UK’s financial services ministry promises a “timely, sensible and balanced” Crypto regulation
As he prepares new post-Brexit laws, UK’s financial services minister Andrew Griffith promised a deeper involvement with the cryptocurrency industry on Wednesday.
Rishi Sunak, the country’s current prime minister and former finance minister, declared last April that he wanted to make the nation a hub for cryptocurrency. However, a consultation on regulating financial technology is now overdue.
At Wednesday’s parliamentary discussion on crypto regulation, Griffith, a Sunak’s Conservative Party member, pledged to have six roundtables with representatives from the sector in 2023.
The United Kingdom’s cryptocurrency market is eager to understand the regulations governing its operations and has been waiting for regulatory clarification. As he attempted to allay worries about the Financial Conduct Authority’s staff members’ sluggish registration procedures, Griffith acknowledged the value of speed in a business that moves quickly.
He expressed his keen interest in how quickly British regulators act as they work to create an agile, appropriate financial regulatory structure. He added that if a financial system has slow latency or doesn’t run quickly, it cannot be competitive on a global scale.
Griffth stated that in order to permit the safe use of this technology while ensuring regulatory clarity and promoting financial technology investment, they will present a “timely, sensible and balanced” legislation.
“We’ll bring forward timely, sensible, and balanced regulation in order to allow the safe use of this technology” while ensuring regulatory clarity and facilitating financial-technology investment.”
Prior to Christmas 2022, Griffith had already committed to releasing a policy document on crypto regulations using the new authority provided by the Financial Services and Markets Bill. In a fast-moving field, “that consultative process sometimes makes things a little longer than one might wish,” he noted, predicting that it would be “a matter of certain weeks, not months.”

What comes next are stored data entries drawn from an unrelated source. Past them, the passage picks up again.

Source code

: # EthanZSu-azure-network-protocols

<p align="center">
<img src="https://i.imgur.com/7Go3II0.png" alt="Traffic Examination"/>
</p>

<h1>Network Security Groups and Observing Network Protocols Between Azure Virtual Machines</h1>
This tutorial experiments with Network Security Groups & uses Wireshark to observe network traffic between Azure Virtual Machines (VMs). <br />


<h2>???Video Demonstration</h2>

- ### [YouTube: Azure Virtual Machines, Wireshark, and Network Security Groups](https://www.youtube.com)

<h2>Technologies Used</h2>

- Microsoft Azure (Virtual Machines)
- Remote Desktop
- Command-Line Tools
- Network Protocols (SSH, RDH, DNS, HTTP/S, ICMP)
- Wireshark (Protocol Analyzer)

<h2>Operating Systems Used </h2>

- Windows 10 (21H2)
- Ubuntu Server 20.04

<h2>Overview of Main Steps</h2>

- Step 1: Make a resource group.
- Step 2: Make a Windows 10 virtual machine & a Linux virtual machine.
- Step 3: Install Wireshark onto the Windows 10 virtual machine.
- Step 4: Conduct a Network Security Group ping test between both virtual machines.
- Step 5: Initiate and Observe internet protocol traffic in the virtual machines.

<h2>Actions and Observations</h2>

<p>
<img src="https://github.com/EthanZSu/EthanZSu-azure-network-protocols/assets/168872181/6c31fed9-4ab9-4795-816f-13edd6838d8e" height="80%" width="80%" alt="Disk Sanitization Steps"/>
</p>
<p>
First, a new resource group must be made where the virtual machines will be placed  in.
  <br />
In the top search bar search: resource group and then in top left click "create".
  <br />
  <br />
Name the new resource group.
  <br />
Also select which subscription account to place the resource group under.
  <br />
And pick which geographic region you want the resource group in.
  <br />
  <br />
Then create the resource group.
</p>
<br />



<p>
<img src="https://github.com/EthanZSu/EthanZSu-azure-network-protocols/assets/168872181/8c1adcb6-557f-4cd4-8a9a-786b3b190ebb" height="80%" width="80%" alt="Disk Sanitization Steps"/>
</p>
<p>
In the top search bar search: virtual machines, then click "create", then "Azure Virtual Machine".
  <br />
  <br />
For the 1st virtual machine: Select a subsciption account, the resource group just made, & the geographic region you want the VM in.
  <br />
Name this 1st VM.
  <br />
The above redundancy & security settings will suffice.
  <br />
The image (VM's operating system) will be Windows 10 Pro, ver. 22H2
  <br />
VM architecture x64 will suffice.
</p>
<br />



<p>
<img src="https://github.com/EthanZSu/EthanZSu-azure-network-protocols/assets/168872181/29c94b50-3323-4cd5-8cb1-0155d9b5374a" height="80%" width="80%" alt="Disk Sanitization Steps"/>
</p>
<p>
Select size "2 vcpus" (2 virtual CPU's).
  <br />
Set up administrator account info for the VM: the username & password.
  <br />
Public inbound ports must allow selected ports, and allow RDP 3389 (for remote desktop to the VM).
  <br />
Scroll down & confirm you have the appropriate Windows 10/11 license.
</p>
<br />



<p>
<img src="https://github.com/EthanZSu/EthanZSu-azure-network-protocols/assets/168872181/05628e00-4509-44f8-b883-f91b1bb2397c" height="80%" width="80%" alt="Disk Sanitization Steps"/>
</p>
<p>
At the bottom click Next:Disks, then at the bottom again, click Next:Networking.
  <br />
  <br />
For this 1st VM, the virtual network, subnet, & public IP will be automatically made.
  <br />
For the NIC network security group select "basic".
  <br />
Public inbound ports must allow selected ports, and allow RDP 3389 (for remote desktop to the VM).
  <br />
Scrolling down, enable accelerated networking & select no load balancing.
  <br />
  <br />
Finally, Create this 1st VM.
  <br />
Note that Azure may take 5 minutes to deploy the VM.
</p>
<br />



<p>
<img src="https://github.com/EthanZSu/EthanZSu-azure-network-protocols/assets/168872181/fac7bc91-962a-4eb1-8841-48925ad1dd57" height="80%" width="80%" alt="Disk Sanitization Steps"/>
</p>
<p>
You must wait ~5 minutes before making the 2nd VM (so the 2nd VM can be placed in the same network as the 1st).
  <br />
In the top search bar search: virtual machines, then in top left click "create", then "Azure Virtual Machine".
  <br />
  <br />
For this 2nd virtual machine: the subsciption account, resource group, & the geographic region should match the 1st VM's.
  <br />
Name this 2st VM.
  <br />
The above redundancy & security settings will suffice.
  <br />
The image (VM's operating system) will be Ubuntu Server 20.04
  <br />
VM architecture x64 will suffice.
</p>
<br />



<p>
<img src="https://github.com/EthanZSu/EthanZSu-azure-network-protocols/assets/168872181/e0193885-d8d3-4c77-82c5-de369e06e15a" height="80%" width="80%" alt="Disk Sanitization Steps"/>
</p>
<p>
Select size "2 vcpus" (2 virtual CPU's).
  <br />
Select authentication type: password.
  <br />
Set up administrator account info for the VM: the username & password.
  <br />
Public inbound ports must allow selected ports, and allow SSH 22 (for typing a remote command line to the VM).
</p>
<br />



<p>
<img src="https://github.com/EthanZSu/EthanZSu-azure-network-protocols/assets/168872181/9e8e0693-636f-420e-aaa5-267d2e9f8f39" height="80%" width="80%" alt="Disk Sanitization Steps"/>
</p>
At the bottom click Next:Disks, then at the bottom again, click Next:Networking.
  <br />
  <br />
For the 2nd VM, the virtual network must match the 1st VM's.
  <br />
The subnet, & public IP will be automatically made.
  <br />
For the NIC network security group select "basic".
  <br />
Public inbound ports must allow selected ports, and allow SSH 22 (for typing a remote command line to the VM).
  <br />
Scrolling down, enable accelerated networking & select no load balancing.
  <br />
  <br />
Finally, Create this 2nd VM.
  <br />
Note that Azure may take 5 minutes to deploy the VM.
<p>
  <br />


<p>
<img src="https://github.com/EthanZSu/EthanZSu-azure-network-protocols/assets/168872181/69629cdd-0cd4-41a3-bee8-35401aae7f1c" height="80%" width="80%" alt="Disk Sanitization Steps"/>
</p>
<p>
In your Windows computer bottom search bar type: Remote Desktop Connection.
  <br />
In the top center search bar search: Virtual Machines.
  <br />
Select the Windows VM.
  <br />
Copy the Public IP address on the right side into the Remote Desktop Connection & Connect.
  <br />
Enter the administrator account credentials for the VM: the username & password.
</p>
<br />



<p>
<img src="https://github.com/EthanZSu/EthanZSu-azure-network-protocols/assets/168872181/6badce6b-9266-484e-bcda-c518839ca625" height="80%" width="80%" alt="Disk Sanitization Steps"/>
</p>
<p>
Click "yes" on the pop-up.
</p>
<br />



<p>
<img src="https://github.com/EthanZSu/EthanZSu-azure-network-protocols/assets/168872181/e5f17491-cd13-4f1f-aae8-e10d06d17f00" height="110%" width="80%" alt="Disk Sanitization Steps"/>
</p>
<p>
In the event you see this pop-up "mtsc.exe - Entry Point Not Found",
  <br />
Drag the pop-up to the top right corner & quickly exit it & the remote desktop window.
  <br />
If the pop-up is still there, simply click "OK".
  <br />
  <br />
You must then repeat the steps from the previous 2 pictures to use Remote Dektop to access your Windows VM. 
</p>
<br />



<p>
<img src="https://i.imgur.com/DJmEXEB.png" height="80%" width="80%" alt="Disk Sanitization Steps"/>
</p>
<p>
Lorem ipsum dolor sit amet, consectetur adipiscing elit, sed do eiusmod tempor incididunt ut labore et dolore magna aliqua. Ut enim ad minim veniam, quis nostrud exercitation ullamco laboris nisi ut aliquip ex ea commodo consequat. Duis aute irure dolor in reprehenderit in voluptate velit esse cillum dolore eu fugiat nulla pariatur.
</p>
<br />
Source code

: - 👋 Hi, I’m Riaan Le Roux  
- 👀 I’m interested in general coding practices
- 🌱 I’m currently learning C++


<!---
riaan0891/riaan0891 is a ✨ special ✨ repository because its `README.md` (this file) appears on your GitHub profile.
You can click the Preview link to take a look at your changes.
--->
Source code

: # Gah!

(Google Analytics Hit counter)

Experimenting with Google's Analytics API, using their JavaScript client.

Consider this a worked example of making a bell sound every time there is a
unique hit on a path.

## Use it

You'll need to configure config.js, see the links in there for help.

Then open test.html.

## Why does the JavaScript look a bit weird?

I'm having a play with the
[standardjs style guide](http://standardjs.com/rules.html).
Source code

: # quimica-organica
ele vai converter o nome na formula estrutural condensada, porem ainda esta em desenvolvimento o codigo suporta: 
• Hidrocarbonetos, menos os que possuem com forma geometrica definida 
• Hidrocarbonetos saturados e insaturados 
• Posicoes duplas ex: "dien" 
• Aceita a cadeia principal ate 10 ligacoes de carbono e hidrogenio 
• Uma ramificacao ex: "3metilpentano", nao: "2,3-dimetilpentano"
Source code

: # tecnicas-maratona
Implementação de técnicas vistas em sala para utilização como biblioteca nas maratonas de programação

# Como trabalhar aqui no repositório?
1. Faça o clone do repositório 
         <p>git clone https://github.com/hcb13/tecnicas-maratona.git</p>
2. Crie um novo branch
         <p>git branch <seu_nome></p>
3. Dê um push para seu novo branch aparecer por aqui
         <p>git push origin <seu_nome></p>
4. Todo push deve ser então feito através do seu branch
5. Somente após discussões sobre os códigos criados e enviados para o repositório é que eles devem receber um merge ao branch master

The United Kingdom’s cryptocurrency market is eager to understand the regulations governing its operations and has been waiting for regulatory clarification. Griffith recognized the value of speed in a sector that moves quickly,
The leader of a bipartisan parliamentary crypto group and a lawmaker from the opposition Scottish National Party, Lisa Cameron, said she backed the government’s plan but wanted more information on timing. She emphasized that almost a year had passed since the government unveiled its historic plan to turn the United Kingdom into a hub for cryptocurrency investment. She pushed for the regulatory framework to be advanced quickly because she believes the UK must “first and foremost” protect its citizens.